§ EXTRAIT DU FORUM:
========================
MacForCon c'est pas mal non plus


----------



## PATOCHMAN (28 Septembre 2005)

Malow a dit:
			
		

> Si avec tout ça il n'arrive pas à trouver un nom...je comprends pas



C'est vrai... on n'a pas été plus cons que lors d'un vrai brain storming...


----------



## semac (28 Septembre 2005)

PATOCHMAN a dit:
			
		

> C'est vrai... on n'a pas été plus cons que lors d'un vrai brain storming...


ouuuai mais y'avait pas de coque... :rose:


----------



## PATOCHMAN (28 Septembre 2005)

semac a dit:
			
		

> ouuuai mais y'avait pas de coque... :rose:



Attention!!!! La scharthe!!!


----------



## mog (28 Septembre 2005)

MacEuro (attention à la loi anti-proxénétisme...)
Mac in touch
...


----------



## Malow (28 Septembre 2005)

Picouto a dit:
			
		

> Et tout bêtement MacInTosh
> 
> avec ça comme enseigne



Il y aurait comme une confusion dans les produits vendus


----------



## enzomolina (28 Septembre 2005)

_ MrStone a dit :

"il faudrait peut-être quelque chose qui soit assez polyvalent pour englober tout ça, avec une notion de services...
Et si il vise une clientèle locale, il peut aussi utiliser la topographie des alentours pour se faire connaître (et reconnaître) par les gars du coin...

Ah, j'oubliais, un nom uqi commence par "01" ou par "A" c'est pratique pour se trouver en tête de liste 

Quant à l'utilité du mot 'mac' dedans, du moment que le logo est sur la vitrine...

Enfin moi j'dis ça...  " _ 



ENTIEREMENT D'ACCORD AVEC TOI !!!
========================
§ CONSIGNES:
A: Relevez tous les noms d'enseigne commençant par « Mac » qui sont proposés dans l'extrait du forum.
B: Rédigez la suite de l'extrait du forum, en reprenant après le dernier message affiché.

[Enregistrements issus d'une source de données]
========================
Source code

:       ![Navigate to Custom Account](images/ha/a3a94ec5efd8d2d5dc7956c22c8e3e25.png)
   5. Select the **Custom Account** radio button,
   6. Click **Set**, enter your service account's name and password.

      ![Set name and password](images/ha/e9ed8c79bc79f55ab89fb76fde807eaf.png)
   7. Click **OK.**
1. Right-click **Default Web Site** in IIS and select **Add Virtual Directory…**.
========================
§ RÉPONSES PAR CONSIGNE:
A: MacForCon, MacEuro, Mac in touch, MacInTosh

B:
----------



## sonnyboy (28 Septembre 2005)

J'imagine que MAC EKETT quelqu'un l'a dit ?

TOUCHMAC

MAC RAME

MAC ORTASSITE

MAC ROAMONFUTAL

MAC CRO
   

Voilà poiur ma modeste (trés modeste...) contribution.

Au plaisir !


----------



## semac (28 Septembre 2005)

enzomolina a dit:
			
		

> _ MrStone a dit :
> 
> "il faudrait peut-être quelque chose qui soit assez polyvalent pour englober tout ça, avec une notion de services...
> Et si il vise une clientèle locale, il peut aussi utiliser la topographie des alentours pour se faire connaître (et reconnaître) par les gars du coin...
> ...



pas moi, je ne suis pas d'accord avec ça !
l'histoire du 01 ou a c'est totalemet illusoire de croire que ça va te rapporter plus de contact, crois moi
ce n'est pas parceque le logo sera sur ta vitrine que tout devient claire, lorsque tu feras des mailing sur le net, sur les pages jaunes...
et puis il est illusoir de vouloir trouver un nom qui exprime tout ce que tu fais, l'important est qu'il soit impactant donc qu'il accroche l'intérêt, une bonne base line qui l'accompagne et c'est gagné !


----------



## MrStone (28 Septembre 2005)

semac a dit:
			
		

> pas moi, je ne suis pas d'accord avec ça !
> l'histoire du 01 ou a c'est totalemet illusoire de croire que ça va te rapporter plus de contact, crois moi
> ce n'est pas parceque le logo sera sur ta vitrine que tout devient claire, lorsque tu feras des mailing sur le net, sur les pages jaunes...
> et puis il est illusoir de vouloir trouver un nom qui exprime tout ce que tu fais, l'important est qu'il soit impactant donc qu'il accroche l'intérêt, une bonne base line qui l'accompagne et c'est gagné !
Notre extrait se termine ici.